Once the gun started cycling we did not have any issues with light primer strikes and the slide held back after the last shot. The trigger feel was pretty good for a factory 1911. The bobbed hammer was fast and featured a half cock detent. The groves on the hammer were a little shallow a did require a little more conscious thought to cock.
FEATURES - This is where the Taurus line excels with a lots of extra features included at the regular price. Fine checkering covers the front and rear of the grip and the underside of the trigger guard. Typically this amount of checkering is only found on more expensive custom guns. Genuine Novak Sights, ventilated trigger with over travel adjustment, Taurus hammer safety, extended beavertail safety, ambidextrous thumb safety, ejection port contour, hammer forged receivers and barrels, two magazines, hard case, and take down tool. This is a very long list of included add ins for a pistol with a street price around $570.
ACCURACY - The accuracy matched my of my other semi-auto pistols with an average 3.7” groups at 25 yards off sandbags. It should be noted the PT1911 .45ACP versions I have shot were much more accurate. Personally I was hoping for better accuracy from the 9mm version, and it may simply have not liked the Winchester and handload rounds I tested, however perhaps with some care to find the right performing round, accuracy would improve.
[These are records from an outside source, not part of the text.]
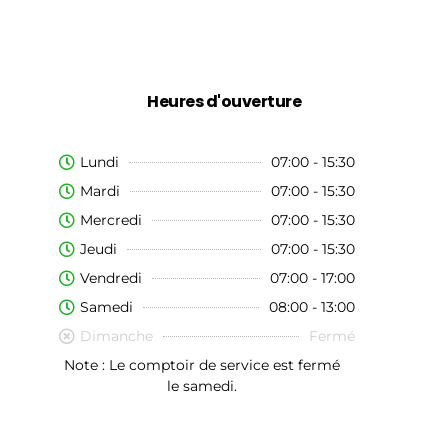
Heures d'ouverture
Lundi
07:00 - 15:30
Mardi
07:00 - 15:30
Mercredi
07:00 - 15:30
Jeudi
07:00 - 15:30
Vendredi
07:00 - 17:00
Samedi
08:00 - 13:00
Dimanche
Fermé
Note : Le comptoir de service est fermé
le samedi.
|Model: 1911SS-9||Finish: Stainless Steel||Status: Available|
|Caliber: 9 mm||Grips: Checkered Black||UPC: 7-25327-60278-1|
|Capacity: 9 +1||Weight: 38.8 oz||Barrel Length: 5"|
|Construction: Steel||Frame: Large||Action: SA|
|Front Sight: Genuine Novak||Length: 7.87"||Trigger Type: Ventilated|
|Order #: 1-191109-9||MSRP: $780.00STREET: $570|| |
As much as I wanted this to be a glowing testament and review of the Taurus PT-1911, the magazine issues were a first ever disappointment in the Taurus line-up. Along with my own long experience, I have shot numerous other Taurus guns as well including a couple PT1911 chambered in .45ACP. Those PT1911 left me extremely impressed with sandbag shot 2.5” groups at 25 yards and had zero reliability issues noted by the owners.
Overall a great quality gun and an excellent price for a 1911.
NOTE ABOUT THE PARTICULAR GUN TESTED
It could have been this particular PT1911 in 9mm that was the issue and tainting my results. The gun I received was the “ridden hard left wet” model apparently used extensively and never cleaned. At some point it had been taken apart and not re-assembled correctly by the last writer and was jammed and would only partially cycle... like I said “ridden hard”. The culprit was the barrel link had not been lined up and was jammed against the take-down pin. That issue required rubber mallet and punch to disassemble the gun, lots of cleaning, lubing, and re-assembly. Unfortunately this is occasionally the case with these sample test guns. I will talk with Taurus and find out if they are interested in my testing a different gun, however it is my belief that swapping the magazines would cure all the reliability issues we experienced during testing.